■ **Problem details**: Return every entry from the listing below unaltered.

■ **Materials provided**:

────────────────

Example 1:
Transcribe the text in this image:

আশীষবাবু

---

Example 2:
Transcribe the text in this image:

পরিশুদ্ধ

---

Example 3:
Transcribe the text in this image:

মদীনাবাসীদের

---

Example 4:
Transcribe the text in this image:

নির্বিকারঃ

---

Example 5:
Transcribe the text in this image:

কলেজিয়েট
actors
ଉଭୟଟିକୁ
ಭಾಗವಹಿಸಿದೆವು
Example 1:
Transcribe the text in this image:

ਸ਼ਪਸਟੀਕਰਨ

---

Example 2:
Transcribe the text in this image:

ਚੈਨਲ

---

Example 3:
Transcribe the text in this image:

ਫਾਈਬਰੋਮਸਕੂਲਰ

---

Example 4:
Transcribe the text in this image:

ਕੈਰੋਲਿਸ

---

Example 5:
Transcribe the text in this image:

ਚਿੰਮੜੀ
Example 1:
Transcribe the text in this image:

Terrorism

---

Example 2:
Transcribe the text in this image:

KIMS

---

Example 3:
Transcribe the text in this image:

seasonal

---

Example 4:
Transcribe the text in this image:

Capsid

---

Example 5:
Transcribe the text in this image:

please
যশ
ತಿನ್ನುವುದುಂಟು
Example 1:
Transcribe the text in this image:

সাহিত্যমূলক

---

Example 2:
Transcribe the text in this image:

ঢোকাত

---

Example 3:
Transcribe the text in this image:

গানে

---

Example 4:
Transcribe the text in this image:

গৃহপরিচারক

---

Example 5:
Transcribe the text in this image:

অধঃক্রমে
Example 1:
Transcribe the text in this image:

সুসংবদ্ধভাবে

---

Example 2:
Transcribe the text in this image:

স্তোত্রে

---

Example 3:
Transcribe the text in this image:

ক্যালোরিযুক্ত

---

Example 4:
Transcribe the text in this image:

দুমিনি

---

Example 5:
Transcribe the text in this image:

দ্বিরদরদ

────────────────

■ **Answer box**:
Example 1:
Transcribe the text in this image:

আশীষবাবু

---

Example 2:
Transcribe the text in this image:

পরিশুদ্ধ

---

Example 3:
Transcribe the text in this image:

মদীনাবাসীদের

---

Example 4:
Transcribe the text in this image:

নির্বিকারঃ

---

Example 5:
Transcribe the text in this image:

কলেজিয়েট
actors
ଉଭୟଟିକୁ
ಭಾಗವಹಿಸಿದೆವು
Example 1:
Transcribe the text in this image:

ਸ਼ਪਸਟੀਕਰਨ

---

Example 2:
Transcribe the text in this image:

ਚੈਨਲ

---

Example 3:
Transcribe the text in this image:

ਫਾਈਬਰੋਮਸਕੂਲਰ

---

Example 4:
Transcribe the text in this image:

ਕੈਰੋਲਿਸ

---

Example 5:
Transcribe the text in this image:

ਚਿੰਮੜੀ
Example 1:
Transcribe the text in this image:

Terrorism

---

Example 2:
Transcribe the text in this image:

KIMS

---

Example 3:
Transcribe the text in this image:

seasonal

---

Example 4:
Transcribe the text in this image:

Capsid

---

Example 5:
Transcribe the text in this image:

please
যশ
ತಿನ್ನುವುದುಂಟು
Example 1:
Transcribe the text in this image:

সাহিত্যমূলক

---

Example 2:
Transcribe the text in this image:

ঢোকাত

---

Example 3:
Transcribe the text in this image:

গানে

---

Example 4:
Transcribe the text in this image:

গৃহপরিচারক

---

Example 5:
Transcribe the text in this image:

অধঃক্রমে
Example 1:
Transcribe the text in this image:

সুসংবদ্ধভাবে

---

Example 2:
Transcribe the text in this image:

স্তোত্রে

---

Example 3:
Transcribe the text in this image:

ক্যালোরিযুক্ত

---

Example 4:
Transcribe the text in this image:

দুমিনি

---

Example 5:
Transcribe the text in this image:

দ্বিরদরদ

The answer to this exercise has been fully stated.